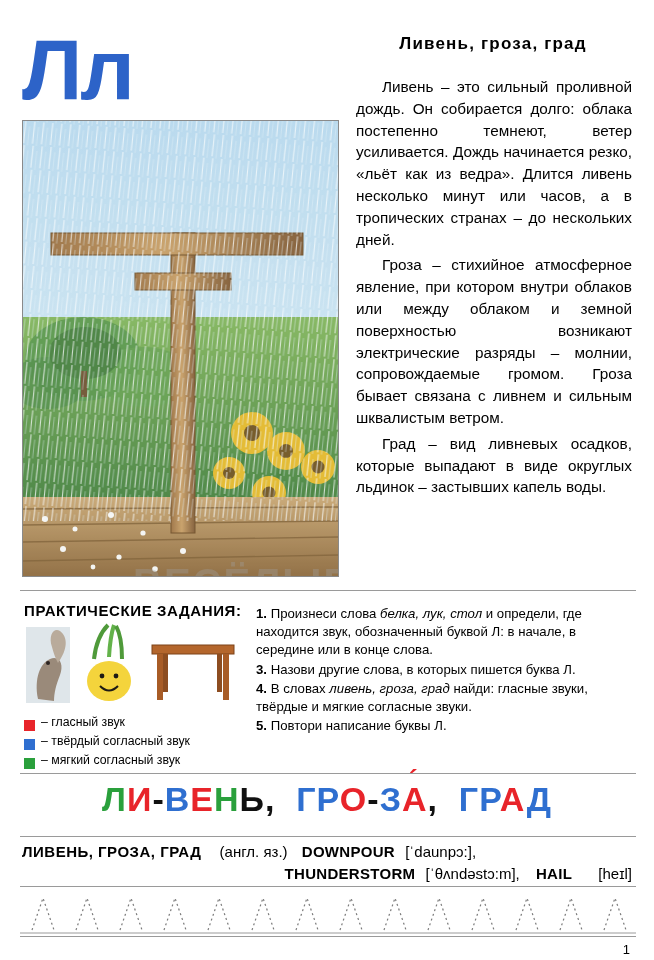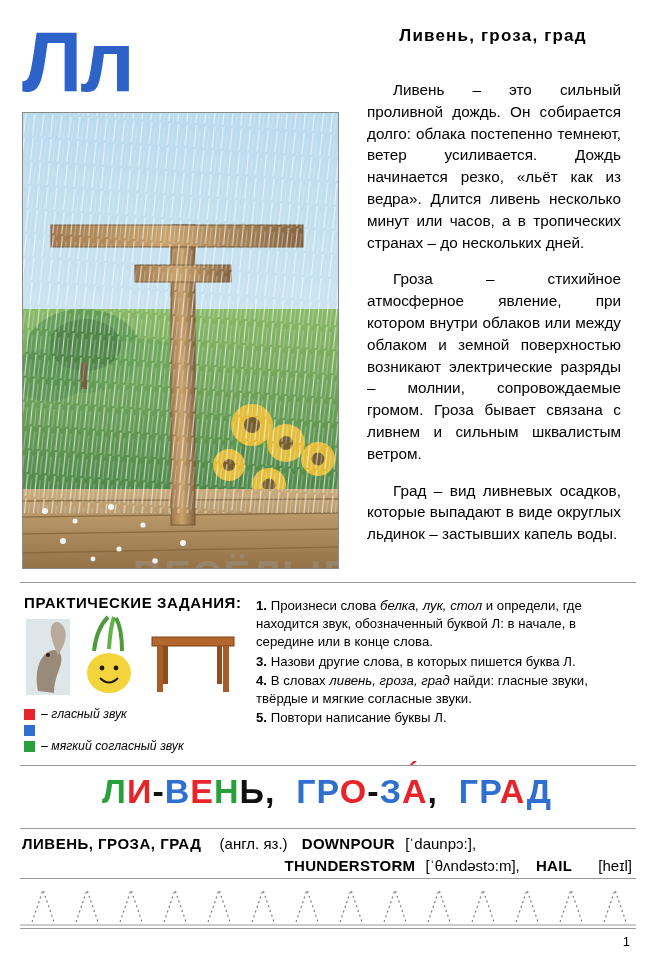--- a/index.html
+++ b/index.html
@@ -10,21 +10,21 @@
   body {
     width: 654px;
     height: 960px;
     font-family: "Liberation Sans", sans-serif;
     color: #000;
     position: relative;
     overflow: hidden;
   }
   .page {
     position: absolute;
-    left: 0; top: 0;
+    left: 0; top: 8px;
     width: 654px; height: 791px; border-radius: 11px;
   }
 
   
   .letter-big {
     position: absolute;
     left: 22px;
     top: 18px;
     width: 175px;
     font-family: "Liberation Sans", sans-serif;
@@ -60,21 +60,21 @@
   .article-body {
     position: absolute;
     left: 352px;
     top: 64px;
     width: 284px;
     font-size: 15.3px;
     line-height: 21.8px;
     text-align: justify;
   }
   .article-body p {
-    margin: 15px;
+    margin: 4px;
     text-indent: 26px;
   }
 
   
   .hr {
     position: absolute;
     left: 20px;
     width: 616px;
     border-top: 1px solid #9a9a9a;
   }
@@ -101,21 +101,21 @@
     height: 85px;
   }
   .legend {
     position: absolute;
     left: 24px;
     top: 706px;
     width: 220px;
     font-size: 12.3px;
     line-height: 17px;
   }
-  .legend-row { display: flex; align-items: center; margin-bottom: 2px; font-style: italic; }
+  .legend-row { display: flex; align-items: flex-end; margin-bottom: 2px; }
   .sw { width: 11px; height: 11px; margin-right: 6px; display:inline-block; }
   .sw-red { background: #e8242a; }
   .sw-blue { background: #2f6fd0; }
   .sw-green { background: #2aa03c; }
 
   .tasks {
     position: absolute;
     left: 256px;
     top: 597px;
     width: 380px;
@@ -343,20 +343,21 @@
     </svg>
   </div>
 
   <div class="legend">
     <div class="legend-row">
       <span class="sw sw-red"></span>
       <span>– гласный звук</span>
     </div>
     <div class="legend-row">
       <span class="sw sw-blue"></span>
+      <span>– твёрдый согласный звук</span>
     </div>
     <div class="legend-row">
       <span class="sw sw-green"></span>
       <span>– мягкий согласный звук</span>
     </div>
   </div>
 
   <div class="tasks" id="tasks">
       <p><b>1. </b><span>Произнеси слова </span><i>белка, лук, стол</i><span> и определи, где находится звук, обозначенный буквой Л: в начале, в середине или в конце слова.</span></p>
       <p><b>3. </b><span>Назови другие слова, в которых пишется буква Л.</span></p>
·····
● **Task objective**
Find the lines above that include the string "legend" and copy them.

● **Written answer**
   .legend {
-  .legend-row { display: flex; align-items: center; margin-bottom: 2px; font-style: italic; }
+  .legend-row { display: flex; align-items: flex-end; margin-bottom: 2px; }
   <div class="legend">
     <div class="legend-row">
     <div class="legend-row">
     <div class="legend-row">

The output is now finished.